Richard Trumka, AFL-CIO Secretary Treasurer and heir apparent to AFL-CIO chieftain John Sweeney, had this to say:

"Mob rule is not a democracy. People have a democratic right to express themselves and our elected leaders have a right to hear from their constituents -- not organized thugs whose sole purpose is to shut down the conversation and attempt to scare our leaders into inaction."

Such over-the-top hyperbole might be dismissed if it didn't come from someone who makes his living coercing and intimidating. After all, union bosses are the ones known for intimidating and shouting-down people who refuse to toe the union line. When anyone questions Big Labor's government-granted special privileges, union bosses frequently resort to intimidation, harassment, or worse to end the discussion.
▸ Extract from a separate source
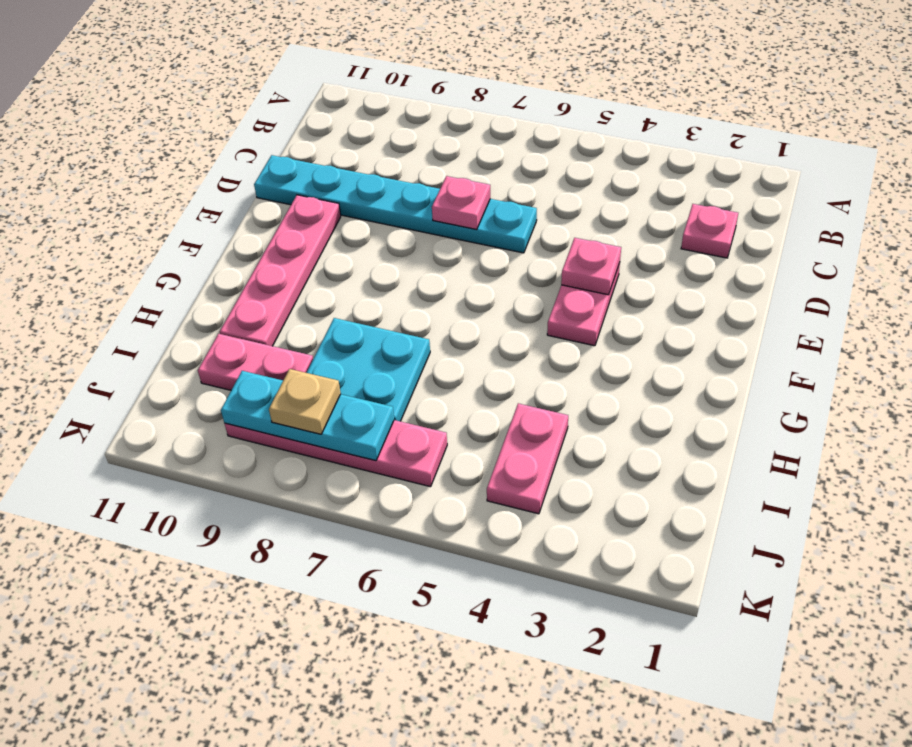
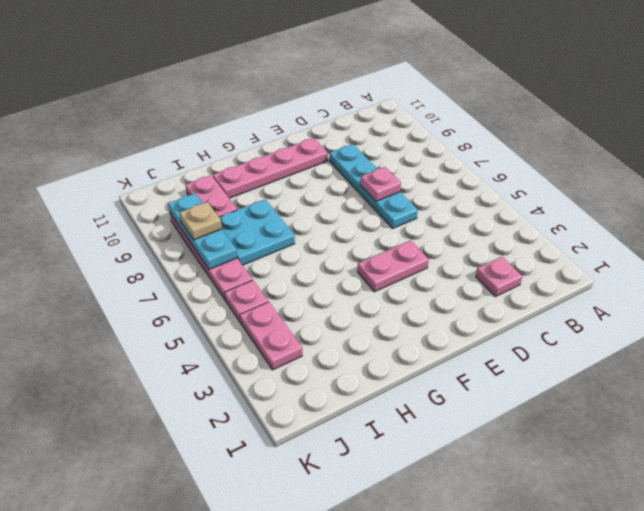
cyan 1x6 plate [254,155,537,253] -> cyan 1x4 plate [329,144,418,228]
pink 1x1 plate [561,238,621,295] -> pink 1x1 plate moved to [224,280,268,321]
pink 1x2 plate [487,403,568,514] -> pink 1x2 plate turned to [240,302,302,370]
And Trumka himself has tacitly endorsed such thuggery. Here's how he responded to reports of UMW union violence against independent-minded workers:

"I'm saying if you strike a match and put your finger in, common sense tells you you're going to burn your finger."

The presumptive AFL-CIO president Trumka isn't the only culprit, of course. When California teachers Judy Liegmann and Jeralee Smith spoke out against forced union dues for politics, union bosses rounded up a mob of union toughs to shout down and intimidate them.  As Ms. Liegmann and Ms. Smith bravely announced their opposition to funding union political activism, union militants chanted "shame on you" while other Big Labor goons booed and hurled insults. This sounds like REAL "extremist disruption" to me. 

Election Fundraising Fraud: Granite State Union Bosses Illegally Divert Worker's Dues Money to Union PAC

When Nashua, New Hampshire postal worker Philip Wakeman paid dues to the National Post Mail Handlers Union (NPMHU), a division of the Laborers' International Union, he had no idea that union bosses would illegally launder his money into their political coffers.

In July 2006, Mr. Wakeman gave a check to the NPMHU union for the full amount of his annual union dues. On the "Memo" line at the bottom of the check, he wrote "Union Dues."  A union official later acknowledged receipt of the dues and everything seemed fine – that is – until he received a bizarre phone call.

In October 2008, over two years after submitting the check to the NPMHU union, a stranger informed Wakeman that she found his information on the internet and suggested he do a "Google" internet search of his name. The search results were astounding:  Mr. Wakeman found his name disclosed as making a contribution in the exact amount of his annual NPMHU union membership dues to the NPMHU Political Action Committee (PAC) – all without his knowledge.

Apparently NPMHU union bosses had illegally diverted his dues payment to the union's PAC.  Wakeman contacted the National Right to Work Legal Defense Foundation and Foundation attorneys filed a complaint with the Federal Election Commission. 

It is illegal for union officials to fund union PACs using "dues, fees, or other moneys required as a condition of membership in a labor organization."  NPMHU union bosses are also accused of violating federal election law by making a political campaign contribution in another person's name and failing to inform Mr. Wakeman that his membership dues would be used for political purposes.